© 2015 Rob. All rights reserved.

Classy Freddie Blassie


Acrylic, spray and paint marker on 24″ x 24″ wood

Classy Freddie Blassie is my favorite kind of villain in the world of professional wrestling. Frederick Kenneth Blassie was born on February 8, 1918 in St. Louis, MO, the only son of two German immigrants. His father was an abusive alcoholic, creating an environment where he grew up seeing the worst that a man can say and do. Vowing to not follow his father’s path, he never touched a drop of alcohol and focused his natural talents and stature first to boxing and then pro wrestling. When the United States entered World War II, he enlisted in the Navy and spent 42 months battling in the Pacific theater. Upon returning from the war, he was billed as ‘Sailor’ Fred Blassie on the East Coast, and was managed for a time by the Fabulous Moolah.

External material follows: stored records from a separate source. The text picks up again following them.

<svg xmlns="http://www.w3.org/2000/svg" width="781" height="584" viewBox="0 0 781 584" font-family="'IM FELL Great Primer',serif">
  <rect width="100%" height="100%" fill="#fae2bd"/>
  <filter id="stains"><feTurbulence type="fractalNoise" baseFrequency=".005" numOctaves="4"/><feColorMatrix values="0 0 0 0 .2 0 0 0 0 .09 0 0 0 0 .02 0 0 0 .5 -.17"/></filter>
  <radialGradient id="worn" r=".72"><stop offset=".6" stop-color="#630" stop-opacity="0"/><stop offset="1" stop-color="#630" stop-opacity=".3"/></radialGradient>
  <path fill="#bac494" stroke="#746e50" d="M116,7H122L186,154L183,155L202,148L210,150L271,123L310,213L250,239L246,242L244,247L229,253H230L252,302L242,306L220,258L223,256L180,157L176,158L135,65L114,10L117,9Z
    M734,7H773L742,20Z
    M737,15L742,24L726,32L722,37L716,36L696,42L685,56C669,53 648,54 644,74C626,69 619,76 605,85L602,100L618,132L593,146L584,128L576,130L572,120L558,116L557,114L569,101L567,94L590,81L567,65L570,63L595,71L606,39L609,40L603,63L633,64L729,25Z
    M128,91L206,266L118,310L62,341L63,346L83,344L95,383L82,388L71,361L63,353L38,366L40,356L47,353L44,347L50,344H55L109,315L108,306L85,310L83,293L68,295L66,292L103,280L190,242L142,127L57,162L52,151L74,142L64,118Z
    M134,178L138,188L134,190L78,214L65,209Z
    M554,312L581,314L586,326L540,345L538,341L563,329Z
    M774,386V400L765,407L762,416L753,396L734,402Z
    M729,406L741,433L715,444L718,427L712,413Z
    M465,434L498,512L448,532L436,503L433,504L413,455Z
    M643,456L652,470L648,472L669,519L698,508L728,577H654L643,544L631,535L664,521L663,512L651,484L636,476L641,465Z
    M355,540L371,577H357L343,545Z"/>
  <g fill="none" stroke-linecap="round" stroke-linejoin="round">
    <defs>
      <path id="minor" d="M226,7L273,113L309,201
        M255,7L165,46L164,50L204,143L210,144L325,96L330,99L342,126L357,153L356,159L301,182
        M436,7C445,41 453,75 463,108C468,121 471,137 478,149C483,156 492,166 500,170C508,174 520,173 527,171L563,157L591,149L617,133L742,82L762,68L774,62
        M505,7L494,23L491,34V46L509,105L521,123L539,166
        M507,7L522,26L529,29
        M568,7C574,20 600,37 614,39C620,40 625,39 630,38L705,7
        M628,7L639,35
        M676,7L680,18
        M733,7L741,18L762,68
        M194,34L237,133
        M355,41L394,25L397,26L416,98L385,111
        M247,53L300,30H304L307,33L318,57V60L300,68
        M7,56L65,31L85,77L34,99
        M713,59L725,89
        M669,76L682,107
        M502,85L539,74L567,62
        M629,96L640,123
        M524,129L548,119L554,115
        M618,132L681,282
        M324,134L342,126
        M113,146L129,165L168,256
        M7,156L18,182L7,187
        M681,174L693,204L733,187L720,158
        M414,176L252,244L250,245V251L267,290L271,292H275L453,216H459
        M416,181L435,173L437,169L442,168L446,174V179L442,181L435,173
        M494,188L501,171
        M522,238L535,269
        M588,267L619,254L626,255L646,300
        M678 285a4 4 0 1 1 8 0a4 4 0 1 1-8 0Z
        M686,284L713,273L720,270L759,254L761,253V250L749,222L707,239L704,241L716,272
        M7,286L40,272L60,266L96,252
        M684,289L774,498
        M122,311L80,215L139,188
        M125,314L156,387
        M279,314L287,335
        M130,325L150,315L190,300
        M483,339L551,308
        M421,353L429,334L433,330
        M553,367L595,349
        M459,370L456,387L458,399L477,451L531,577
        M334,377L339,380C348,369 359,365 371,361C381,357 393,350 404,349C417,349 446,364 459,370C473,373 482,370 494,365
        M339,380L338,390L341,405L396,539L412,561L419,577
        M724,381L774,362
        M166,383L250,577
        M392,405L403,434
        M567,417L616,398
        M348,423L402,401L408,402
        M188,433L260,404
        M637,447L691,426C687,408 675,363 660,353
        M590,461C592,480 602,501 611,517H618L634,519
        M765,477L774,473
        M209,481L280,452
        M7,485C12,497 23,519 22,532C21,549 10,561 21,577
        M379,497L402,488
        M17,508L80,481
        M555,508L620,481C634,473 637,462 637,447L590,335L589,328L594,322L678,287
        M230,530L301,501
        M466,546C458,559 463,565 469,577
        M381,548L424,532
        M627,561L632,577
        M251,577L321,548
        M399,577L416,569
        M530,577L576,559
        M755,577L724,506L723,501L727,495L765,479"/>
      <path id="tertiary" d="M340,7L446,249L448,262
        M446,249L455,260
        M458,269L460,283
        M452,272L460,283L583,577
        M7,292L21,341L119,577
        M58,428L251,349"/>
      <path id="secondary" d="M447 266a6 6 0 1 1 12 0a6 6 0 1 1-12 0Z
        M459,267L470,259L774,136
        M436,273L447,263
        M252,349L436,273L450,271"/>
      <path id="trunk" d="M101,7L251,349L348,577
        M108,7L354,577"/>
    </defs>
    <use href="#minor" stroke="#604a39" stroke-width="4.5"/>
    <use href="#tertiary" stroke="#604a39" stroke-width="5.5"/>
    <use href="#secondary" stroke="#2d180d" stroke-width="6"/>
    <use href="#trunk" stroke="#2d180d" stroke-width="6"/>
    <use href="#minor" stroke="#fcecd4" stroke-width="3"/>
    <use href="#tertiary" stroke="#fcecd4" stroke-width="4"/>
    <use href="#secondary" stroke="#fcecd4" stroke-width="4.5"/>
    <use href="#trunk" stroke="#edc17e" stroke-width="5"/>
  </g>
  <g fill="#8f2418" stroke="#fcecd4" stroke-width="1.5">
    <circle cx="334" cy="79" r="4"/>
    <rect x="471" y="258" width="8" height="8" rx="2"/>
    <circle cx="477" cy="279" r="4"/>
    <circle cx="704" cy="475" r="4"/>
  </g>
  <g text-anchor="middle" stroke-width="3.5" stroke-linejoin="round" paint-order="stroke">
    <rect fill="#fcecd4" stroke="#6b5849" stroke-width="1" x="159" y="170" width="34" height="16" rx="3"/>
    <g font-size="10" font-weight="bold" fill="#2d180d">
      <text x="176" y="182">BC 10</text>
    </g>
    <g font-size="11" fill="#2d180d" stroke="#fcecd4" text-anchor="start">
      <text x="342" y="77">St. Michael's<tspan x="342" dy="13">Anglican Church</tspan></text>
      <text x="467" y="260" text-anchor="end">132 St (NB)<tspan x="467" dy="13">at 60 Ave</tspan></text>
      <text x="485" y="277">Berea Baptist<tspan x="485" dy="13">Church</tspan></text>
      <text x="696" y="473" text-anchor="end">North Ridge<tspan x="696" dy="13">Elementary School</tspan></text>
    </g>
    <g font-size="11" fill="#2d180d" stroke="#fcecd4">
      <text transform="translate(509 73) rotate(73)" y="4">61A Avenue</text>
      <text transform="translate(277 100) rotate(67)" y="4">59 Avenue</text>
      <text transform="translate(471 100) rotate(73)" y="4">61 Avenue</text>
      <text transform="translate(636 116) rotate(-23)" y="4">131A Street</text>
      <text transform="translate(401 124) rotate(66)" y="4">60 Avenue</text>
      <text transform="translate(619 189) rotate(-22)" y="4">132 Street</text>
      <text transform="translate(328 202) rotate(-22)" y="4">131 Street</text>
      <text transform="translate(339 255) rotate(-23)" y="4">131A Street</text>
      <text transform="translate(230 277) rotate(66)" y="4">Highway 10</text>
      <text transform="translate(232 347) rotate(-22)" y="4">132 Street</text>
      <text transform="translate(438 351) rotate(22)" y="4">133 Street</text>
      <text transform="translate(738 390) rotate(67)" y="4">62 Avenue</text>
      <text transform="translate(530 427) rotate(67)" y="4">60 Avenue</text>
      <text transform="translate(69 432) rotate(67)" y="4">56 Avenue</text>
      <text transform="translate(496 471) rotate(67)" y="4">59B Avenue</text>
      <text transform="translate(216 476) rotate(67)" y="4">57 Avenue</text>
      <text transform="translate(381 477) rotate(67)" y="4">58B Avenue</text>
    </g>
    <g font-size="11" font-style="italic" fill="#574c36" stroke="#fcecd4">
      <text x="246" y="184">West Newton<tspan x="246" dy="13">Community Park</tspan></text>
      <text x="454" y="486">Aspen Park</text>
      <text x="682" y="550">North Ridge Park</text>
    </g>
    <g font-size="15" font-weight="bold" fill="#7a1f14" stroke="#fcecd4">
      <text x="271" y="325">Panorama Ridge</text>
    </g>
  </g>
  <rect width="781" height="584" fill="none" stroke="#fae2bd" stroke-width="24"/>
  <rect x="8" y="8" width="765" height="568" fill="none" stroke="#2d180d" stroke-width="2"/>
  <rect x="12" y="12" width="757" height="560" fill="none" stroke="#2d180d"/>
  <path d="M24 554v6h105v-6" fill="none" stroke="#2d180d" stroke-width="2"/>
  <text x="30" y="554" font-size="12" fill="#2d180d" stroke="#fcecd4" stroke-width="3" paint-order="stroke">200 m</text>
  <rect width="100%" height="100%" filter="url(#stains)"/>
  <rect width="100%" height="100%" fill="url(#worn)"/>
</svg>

Blassie worked for the World Wrestling Association from 1952 to 1953, mostly tagging with Billy McDaniel. From there he worked in the Georgia territory of the National Wrestling Alliance, where he soon won the NWA Georgia Southern Heavyweight Championship. During this time he fully embraced the heel aspect of his character, as the fans saw him as a Yankee. He bleached his hair like Gorgeous George and Buddy Rogers, and started biting his opponents and filing his teeth during interviews.

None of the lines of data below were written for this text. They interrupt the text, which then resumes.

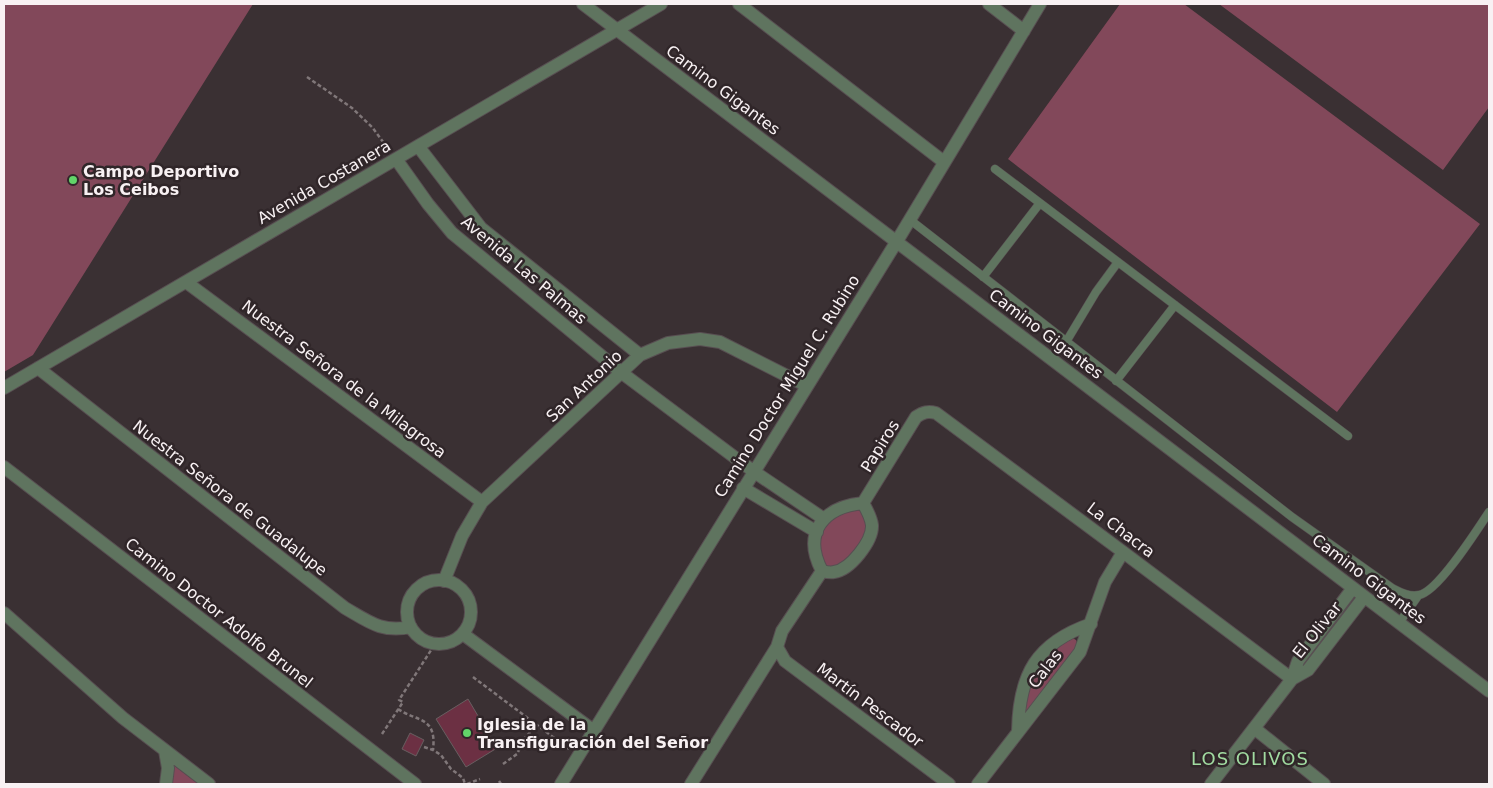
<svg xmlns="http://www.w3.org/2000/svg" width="1493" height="788" viewBox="0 0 1493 788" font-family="'DejaVu Sans',sans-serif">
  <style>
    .grass { fill: #82485a }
    .building { fill: #6c3043; stroke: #685e60 }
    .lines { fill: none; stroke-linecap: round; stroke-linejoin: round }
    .service-casing { stroke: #584f52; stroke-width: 9 }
    .minor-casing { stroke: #584f52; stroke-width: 14 }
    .path { stroke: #807779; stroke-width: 2.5; stroke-dasharray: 4 2.5; stroke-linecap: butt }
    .service { stroke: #5f745f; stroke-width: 8 }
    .minor { stroke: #5f745f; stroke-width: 12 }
    .poi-dot { fill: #62d469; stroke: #302629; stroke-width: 2 }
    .labels { text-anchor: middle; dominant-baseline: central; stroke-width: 5; stroke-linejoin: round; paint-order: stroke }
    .street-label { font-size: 16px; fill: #f8f1f3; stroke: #302629 }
    .poi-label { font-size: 16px; font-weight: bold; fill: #f8f1f3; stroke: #302629; text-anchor: start }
    .neighbourhood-label { font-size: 18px; letter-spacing: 1px; fill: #a1dba1; stroke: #302629 }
  </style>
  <rect width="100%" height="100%" fill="#3a3033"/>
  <path class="grass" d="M 4,4 L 253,4 L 33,355 L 4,372 Z
    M 1120,4 L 1184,4 L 1480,224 L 1337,412 L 1008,159 Z
    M 1219,4 L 1489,4 L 1489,107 L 1443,170 Z
    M 857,510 L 862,511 C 874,536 856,549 841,567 L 826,566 L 819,555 L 822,532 L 835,515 Z
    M 1071,637 L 1076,640 L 1078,646 L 1029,711 L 1024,711 L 1027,687 L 1046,656 Z
    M 174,767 L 176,767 L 197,783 L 171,784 Z"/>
  <path class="building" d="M 468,699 L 497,748 L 466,767 L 436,719 Z
    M 410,733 L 424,740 L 416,756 L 402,749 Z"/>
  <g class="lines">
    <g class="service-casing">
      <path id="service" d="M 995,169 L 1348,436
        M 909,219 L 1292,517 L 1392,588 C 1400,592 1409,597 1419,595 C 1438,592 1477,530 1489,512
        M 983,277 L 1040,203
        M 1066,342 L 1096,292 L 1118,262
        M 1116,381 L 1175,305
        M 1399,623 L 1418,596"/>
    </g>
    <g class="minor-casing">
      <path id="minor" d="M 583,4 L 1489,691
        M 739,4 L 944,162
        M 989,4 L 1024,31
        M 418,146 L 481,228 L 640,355
        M 396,159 L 428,204 L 452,233 L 622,373 L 753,471 L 824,519
        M 186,282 L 482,502
        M 38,368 L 345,608 C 369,622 382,633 411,627
        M 4,388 L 661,4
        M 4,467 L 415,784
        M 743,488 L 817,532
        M 863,503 L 916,417 C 923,412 928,411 936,413 L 1123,552 L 1292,679
        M 822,571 C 802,533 823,507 863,503
        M 822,571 C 826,572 831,573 834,572 C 850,570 873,541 872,525 C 871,517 867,510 863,503
        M407 612a32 32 0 1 1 64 0a32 32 0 1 1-64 0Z
        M 444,581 L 462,536 L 482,502 L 640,355 L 668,343 L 700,339 L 720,342 L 807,386
        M 4,613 L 123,718 L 209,784
        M 463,634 L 594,731
        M 777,647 L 785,661 L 949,784
        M 1292,679 L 1308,670 L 1364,597
        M 1254,728 L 1324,784
        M 1018,731 C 1019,675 1036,643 1091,624
        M 165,751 L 168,768 L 166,784
        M 561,784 L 897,241 L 1040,4
        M 691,784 L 777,647 L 782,631 L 822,571
        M 978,784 L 1080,652 L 1105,582 L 1123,552
        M 1211,784 L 1292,679 L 1298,661 L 1353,588"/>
    </g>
    <path class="path" d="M 307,77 L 352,108 L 372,127 L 389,150
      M 473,677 L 569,749
      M 398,709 C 417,722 437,716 433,750
      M 382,734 L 403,702 L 399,700 L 435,644
      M 424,747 L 433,750 L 441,755 L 451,769 L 463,778 L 465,784
      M 503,764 L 517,754 L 525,738 L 537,725
      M 499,781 L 501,784
      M 467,784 L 480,779"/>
    <use href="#service" class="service"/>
    <use href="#minor" class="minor"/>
  </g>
  <g class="poi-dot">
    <circle cx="73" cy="180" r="5"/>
    <circle cx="467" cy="733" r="5"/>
  </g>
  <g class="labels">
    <g class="street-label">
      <text transform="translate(723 90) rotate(37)">Camino Gigantes</text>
      <text transform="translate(324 182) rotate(-30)">Avenida Costanera</text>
      <text transform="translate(524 270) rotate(40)">Avenida Las Palmas</text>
      <text transform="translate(1046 334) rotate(37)">Camino Gigantes</text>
      <text transform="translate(344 379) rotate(37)">Nuestra Señora de la Milagrosa</text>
      <text transform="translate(584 386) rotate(-43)">San Antonio</text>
      <text transform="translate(787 386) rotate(-58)">Camino Doctor Miguel C. Rubino</text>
      <text transform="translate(880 446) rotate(-58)">Papiros</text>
      <text transform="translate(230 498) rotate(38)">Nuestra Señora de Guadalupe</text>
      <text transform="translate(1121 530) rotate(37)">La Chacra</text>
      <text transform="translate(1369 579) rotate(37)">Camino Gigantes</text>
      <text transform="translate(219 613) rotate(38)">Camino Doctor Adolfo Brunel</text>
      <text transform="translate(1317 630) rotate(-51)">El Olivar</text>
      <text transform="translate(1045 669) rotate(-52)">Calas</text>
      <text transform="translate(870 705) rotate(37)">Martín Pescador</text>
    </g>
    <g class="poi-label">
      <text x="83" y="171">Campo Deportivo<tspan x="83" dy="18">Los Ceibos</tspan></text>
      <text x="477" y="724">Iglesia de la<tspan x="477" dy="18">Transfiguración del Señor</tspan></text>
    </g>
    <g class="neighbourhood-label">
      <text x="1250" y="758">LOS OLIVOS</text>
    </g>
  </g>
  <rect width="1493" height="788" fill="none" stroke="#f8f1f3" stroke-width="10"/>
</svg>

In 1960 he returned to the WWA in Los Angeles as a top villain, having main event feuds against The Destroyer. He was so hated by the crowds that the police were regularly brought in to protect him and for riot control. The next year on June 12 he defeated Edouard Carpentier for the WWA World Championship, which he would go on to defend against the likes of Lou Thesz. As champion, he frequently appeared on a young television host’s talk show, making can’t miss television making the host a star. Some guy named Regis Philbin. He also would defend his title and trade it back and forth with notable stars such as Rikidozan, Bearcat Wright, and Dick the Bruiser.

Blassie’s battles with Rikidozan took him to Japan, where he became a notorious figure. The image of Freddie biting Rikidozan’s head, causing the Japanese star to bleed all over himself sent the country’s citizens into an uproar, with documented cases of heart attacks and even some people dying from the terror. Really.

In 1964 Freddie briefly worked for the then-World Wide Wrestling Federation, now the WWE, against their champion Bruno Sammartino and also Bobo Brazil. He returned in 1971 to challenged Pedro Morales for the title as well. He retired from in-ring competition in 1974 and began working as a manager until 1986. During that time he assisted such stars as Blackjack Mulligan, High Chief Peter Maivia, ‘The Crippler’ Ray Stevens, Jesse Ventura, The Iron Sheik, George ‘The Animal’ Steele, Mr Fuji, Hulk Hogan, and even Muhammad Ali in his match against Antonio Inoki. He retired in 1986, but would appear on occasion until his passing in 2003 at the age of 85. He was inducted into the WWE Hall of Fame in 1994.

Beyond the squared circle, he also had, believe it or not, a music career which included the hit ‘Pencil Neck Geek’, from his signature catch phrase that is a standard for Dr. Demento’s radio show. He also appeared in many television shows and movies, such as The Dick Van Dyke Show and opposite Andy Kaufman in ‘My Breakfast with Blassie’. Kaufman’s whole act was inspired by how enamored he was with wrestling heels, especially Blassie. Stop and think about this for a second: Andy Kaufman based his legendary career around Blassie. Regis Philbin became seen as a successful TV host because of Blassie. Part of Dr Demento’s success was due to Blassie, and that show later broke Weird Al Yankovich. How different would the entertainment world be without Blassie’s presence? And all because he portrayed a horrible riot-starting bad guy, almost as a form of catharsis to get away from an abusive childhood. Blassie is proof that even when the deck’s stacked against you, your future is what you make it.

About the piece: My artistic background comes from comic books, which has long been defined stylistically by bold black lines. I’ve done pieces like this on occasion, where I’ll use spray paint to create a mid-tone, even spraying over the black. Then I’ll come in and use the same approach I took with the black, but do it with white. I then put a little more black in for subtlety, and added some lines and shapes with paint marker to ‘class’ it up a bit.